● What to produce
Nothing but a number is needed here; count the lines of the listing that include "soll".

● Material to process
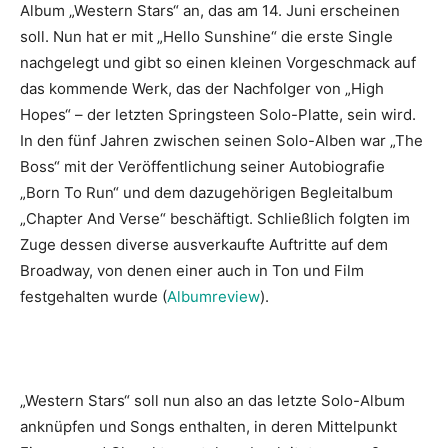
Album „Western Stars“ an, das am 14. Juni erscheinen
soll. Nun hat er mit „Hello Sunshine“ die erste Single
nachgelegt und gibt so einen kleinen Vorgeschmack auf
das kommende Werk, das der Nachfolger von „High
Hopes“ – der letzten Springsteen Solo-Platte, sein wird.
In den fünf Jahren zwischen seinen Solo-Alben war „The
Boss“ mit der Veröffentlichung seiner Autobiografie
„Born To Run“ und dem dazugehörigen Begleitalbum
„Chapter And Verse“ beschäftigt. Schließlich folgten im
Zuge dessen diverse ausverkaufte Auftritte auf dem
Broadway, von denen einer auch in Ton und Film
festgehalten wurde (
Albumreview
).
„Western Stars“ soll nun also an das letzte Solo-Album
anknüpfen und Songs enthalten, in deren Mittelpunkt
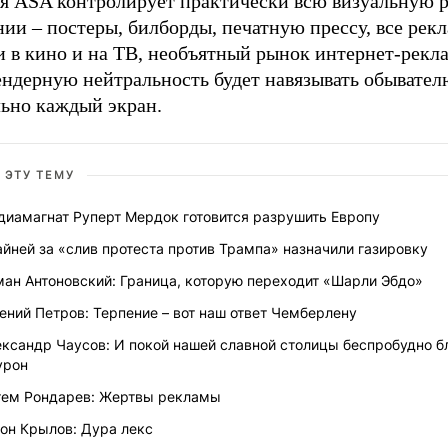
ня ASA контролирует практически всю визуальную р
ии – постеры, билборды, печатную прессу, все рек
и в кино и на ТВ, необъятный рынок интернет-рекл
ендерную нейтральность будет навязывать обывател
льно каждый экран.
 ЭТУ ТЕМУ
диамагнат Руперт Мердок готовится разрушить Европу
йней за «слив протеста против Трампа» назначили газировку
ман Антоновский: Граница, которую переходит «Шарли Эбдо»
ений Петров: Терпение – вот наш ответ Чемберлену
ександр Чаусов: И покой нашей славной столицы беспробудно 
урон
тем Рондарев: Жертвы рекламы
он Крылов: Дура лекс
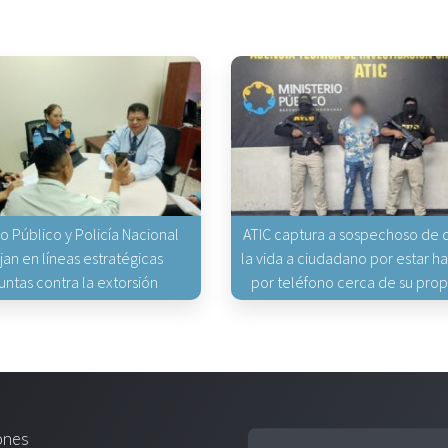
io Público y Policía Nacional
ATIC captura a sospechoso de q
jan en líneas estratégicas
la vida a ciudadano por estar 
untas contra la extorsión
por teléfono cerca de su pro
ones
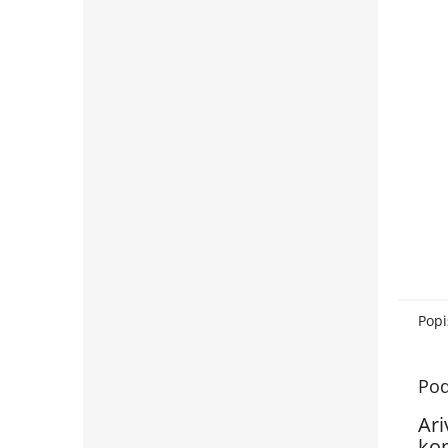
Popi
Pod
Ari
ko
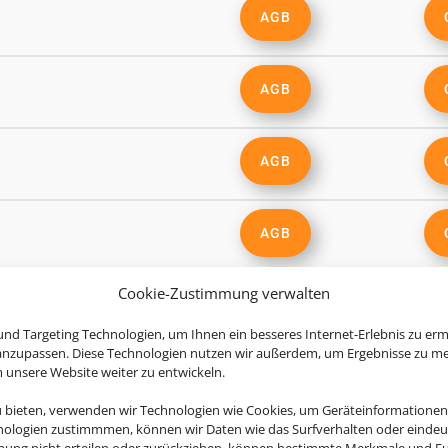
AGB
AGB
AGB
AGB
Cookie-Zustimmung verwalten
AGB
nd Targeting Technologien, um Ihnen ein besseres Internet-Erlebnis zu erm
 anzupassen. Diese Technologien nutzen wir außerdem, um Ergebnisse zu m
nsere Website weiter zu entwickeln.
AGB
u bieten, verwenden wir Technologien wie Cookies, um Geräteinformationen
nologien zustimmmen, können wir Daten wie das Surfverhalten oder eindeut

● Result for this exercise
2